Родольфус безотчётно погладил медальон.

Гермионе пора было включаться в ежедневный круг рутин. Она подумала, что её жизнь в больнице святого Мунго чем-то напоминает то, что только что описал Лестрейндж. Бег по кругу, без эмоций, без сил, без остановки. Но девушка делала это не для себя, а ради других, это наполняло её действия смыслом и давало облегчение.

- Хорошего дня, мисс Грейнджер.

Родольфус вернулся к книге.

========== Часть 21 ==========

Глава 21.

- Гермиона, как ты оцениваешь состояние Лестрейнджа? – спросил Колдман следующим утром.

Девушка задумалась.

- Он, конечно, идёт на поправку и выглядит гораздо лучше, чем когда мы его сюда доставили, но рана до сих пор не затянулась, а при малейшем напряжении кровотечение усиливается.

- Да, если б удалось затянуть рану, он давно бы сидел в Азкабане и ждал решения там.

- Какого решения? – удивилась Гермиона.

- Да так, - уклонился от ответа Колдман, - несущественно.

«Какое решение можно ждать в Азкабане? Неужели?.. Господи, нет, это слишком жестоко, особенно сейчас, когда Родольфус отказался от служения Тёмному Лорду!»

- Вы же не говорите о поцелуе дементора, мистер Колдман? – задала она прямой вопрос.

- В любом случае, это не нам решать.

- А кто будет это решать, Робардс?

- Визенгамот, Гермиона.

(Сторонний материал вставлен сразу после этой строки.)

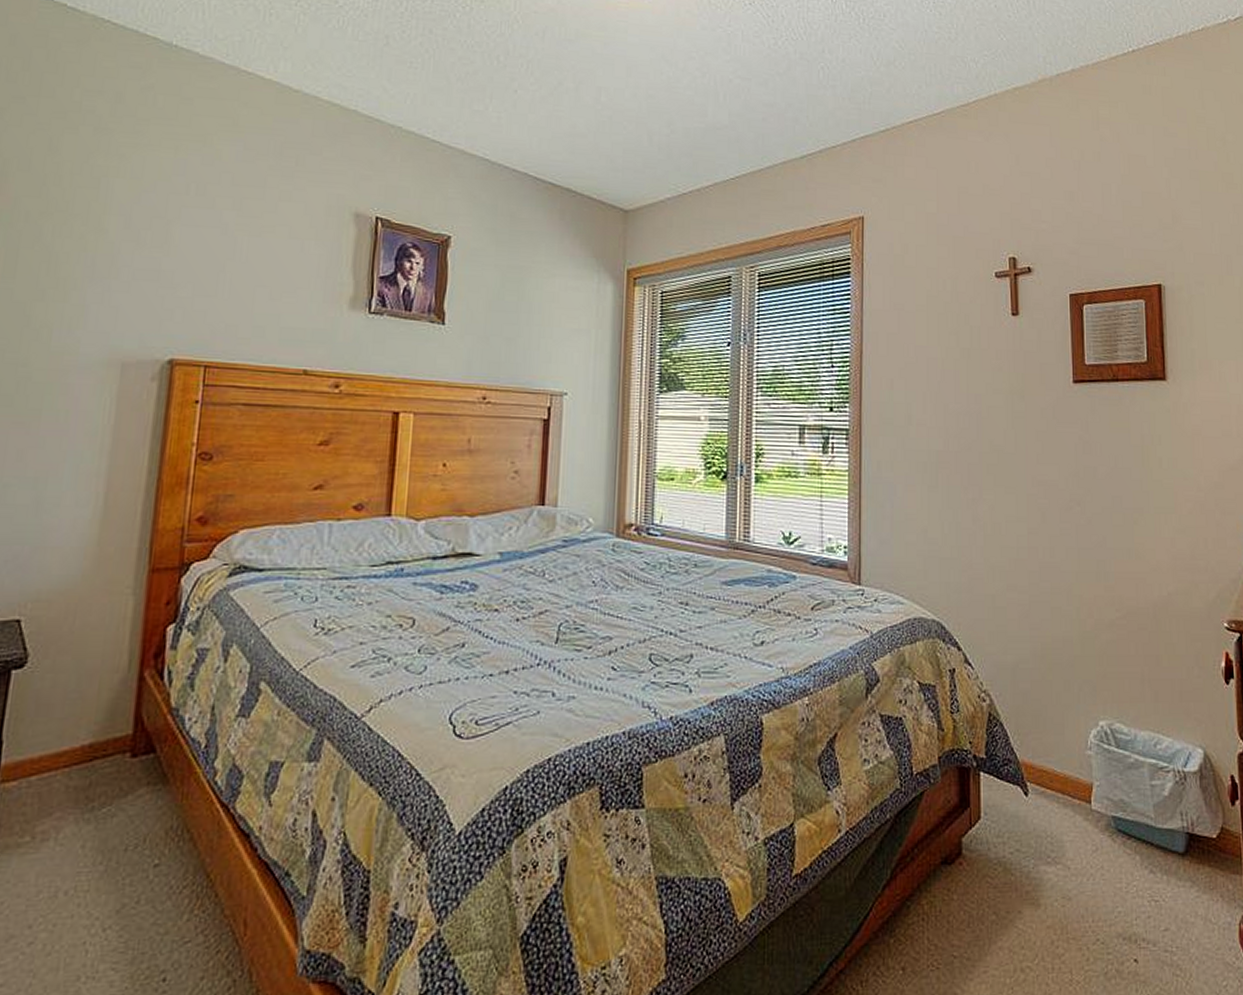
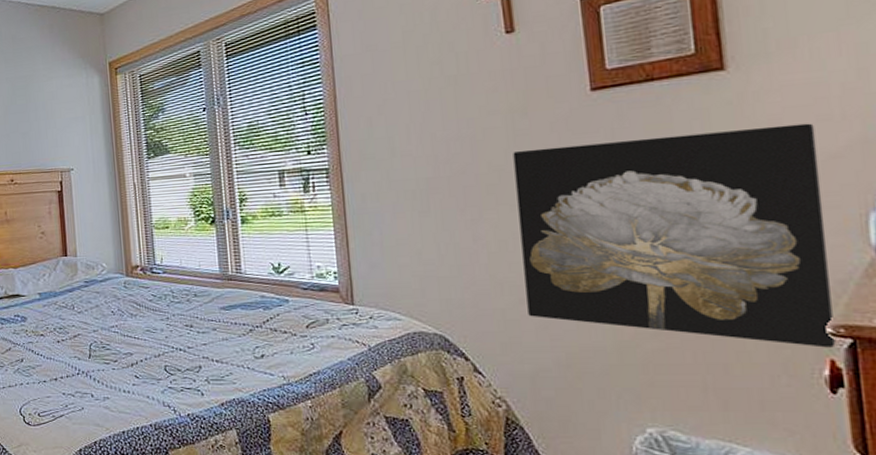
wall art: none [1010,433,1229,641] -> present [513,123,836,348]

Такие решения принимает Визенгамот.

«Но информацию Визенгамоту предоставит Робардс», - убито подумала девушка.

- Надеюсь, Лестрейндж получит то, что заслужил, - процедил Колдман. – Отнеси ему зелье, пожалуйста.

Войдя в палату, Гермиона обнаружила, что Родольфус стоит у окна и рассматривает улицу.

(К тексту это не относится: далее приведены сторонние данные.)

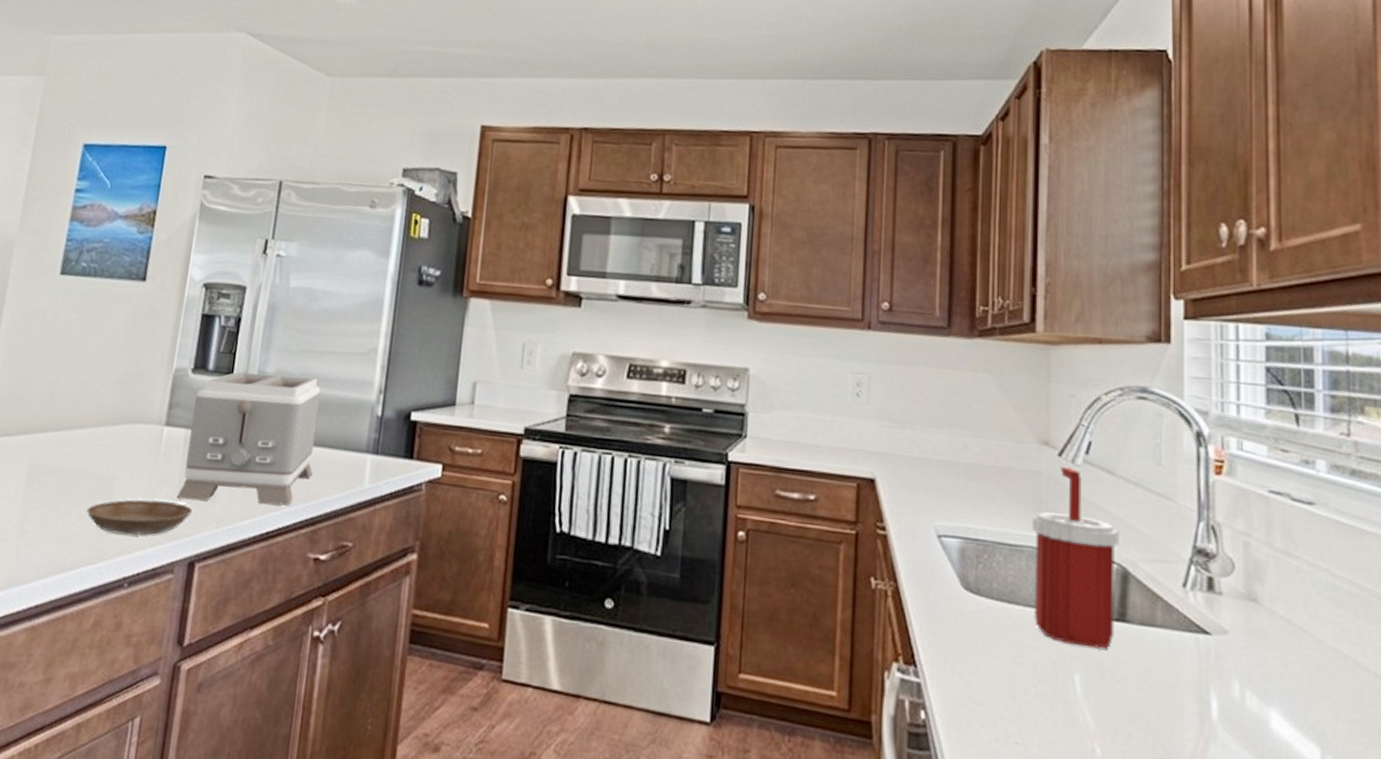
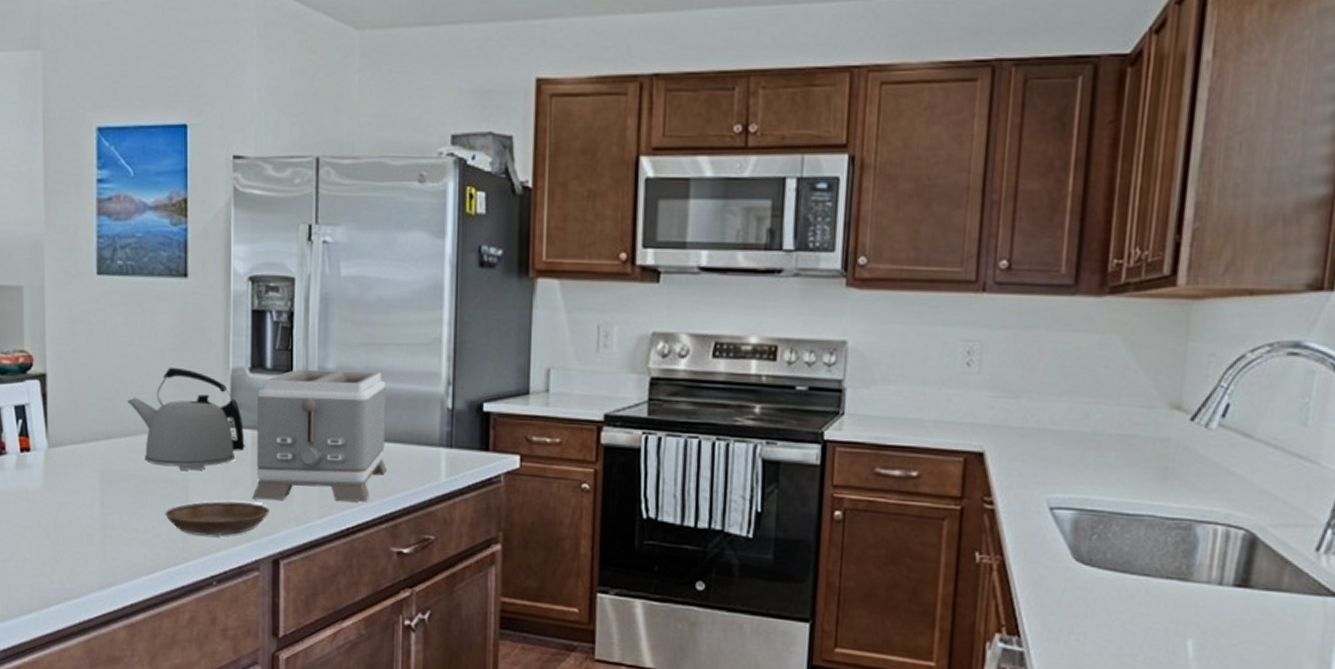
kettle: none [68,364,179,467] -> present [127,367,245,471]
soap dispenser: present [1031,466,1119,649] -> none [1149,431,1251,615]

- Мисс Грейнджер, можете меня поздравить, похоже, наш приятель превзошёл самого себя. Кровотечение наконец-то остановилось, этот проклятый укус фактически затянулся. Как я от него устал, не могу вам передать, - сообщил он, непонятно что имея в виду – то ли укус, то ли Колдмана.

«О, нет!»

- Вы бы не вставали пока, мистер Лестрейндж, ещё вчера повязку дважды пришлось менять.

- Да бросьте, сколько там было. Не сравнить с первыми днями, когда кровь лилась как после Сектусемпры, - улыбнулся Лестрейндж. – Устал лежать, хочу хоть по палате пройтись, в коридор меня доблестный аврорат выпускать отказался.

«Авроры расскажут Колдману, что он встаёт, пытается ходить и вообще выглядит бодрым. Хотя, зачем им рассказывать, Колдман сам зайдёт и всё увидит. Что же он делает! Он что, не понимает, что его держат в больнице только пока он неспособен обходиться без лекарств и нуждается в постоянном уходе?»

- Мисс Грейнджер, вы чем-то озабочены? – спросил Родольфус, уловив её состояние.

- Мне кажется, что вы встали слишком рано и вообще, переоцениваете свои возможности.

- Уверяю вас, я чувствую себя прекрасно, но если вас это так беспокоит… - Лестрейндж пожал плечами и, улыбаясь, сел на койку. - У вас точно всё в порядке? - спросил он, снова внимательно взглянув на Гермиону. – Вы сегодня сами на себя не похожи.

- Да, у меня всё хорошо, - расстроено ответила девушка.

Родольфус смотрел с сочувствием, и от этого ей становилось ещё хуже.

Повисло тягостное молчание, которое прервал неожиданный визитёр, который тоже постучал в дверь, прежде, чем войти.

- Аберфорт? – удивился Лестрейндж, увидев старика, и Гермиона поразилась тому, как вдруг потеплел его взгляд и Родольфус на секунду стал удивительно похож на мальчишку с детского портрета. – Старый мошенник, и у тебя ещё хватает совести заявиться ко мне, после того, как натравил на меня этих детишек и научил их шантажировать меня моим братом?

- Рад тебя видеть в добром здравии, Родольфус, я слышал, что твоё состояние намного хуже, - откликнулся Дамблдор. Что-то в его голосе подсказало Гермионе, что Аберфот тоже знает о планах Робардса и доброе здравие Лестрейнджа его совсем не радует.

- Слухи о моей смерти несколько преувеличены, - засмеялся Родольфус. – Лучше скажи, как ты мог меня так подставить?